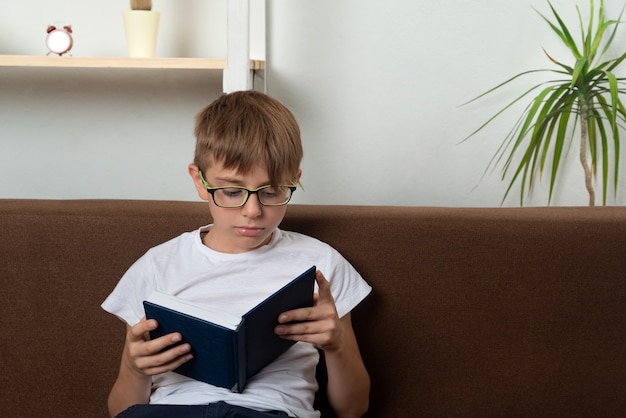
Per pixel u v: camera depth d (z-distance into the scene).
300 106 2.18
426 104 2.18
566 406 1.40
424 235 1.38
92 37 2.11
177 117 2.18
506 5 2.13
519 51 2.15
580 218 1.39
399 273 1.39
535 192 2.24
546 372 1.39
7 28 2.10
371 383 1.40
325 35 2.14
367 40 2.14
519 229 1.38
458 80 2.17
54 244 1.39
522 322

====

• **Required action**
Write out the data above in full and exactly, but without the pictures.

• **Answer box**
Per pixel u v: camera depth d (z-distance into the scene).
300 106 2.18
426 104 2.18
566 406 1.40
424 235 1.38
92 37 2.11
177 117 2.18
506 5 2.13
519 51 2.15
580 218 1.39
399 273 1.39
535 192 2.24
546 372 1.39
7 28 2.10
371 383 1.40
325 35 2.14
367 40 2.14
519 229 1.38
458 80 2.17
54 244 1.39
522 322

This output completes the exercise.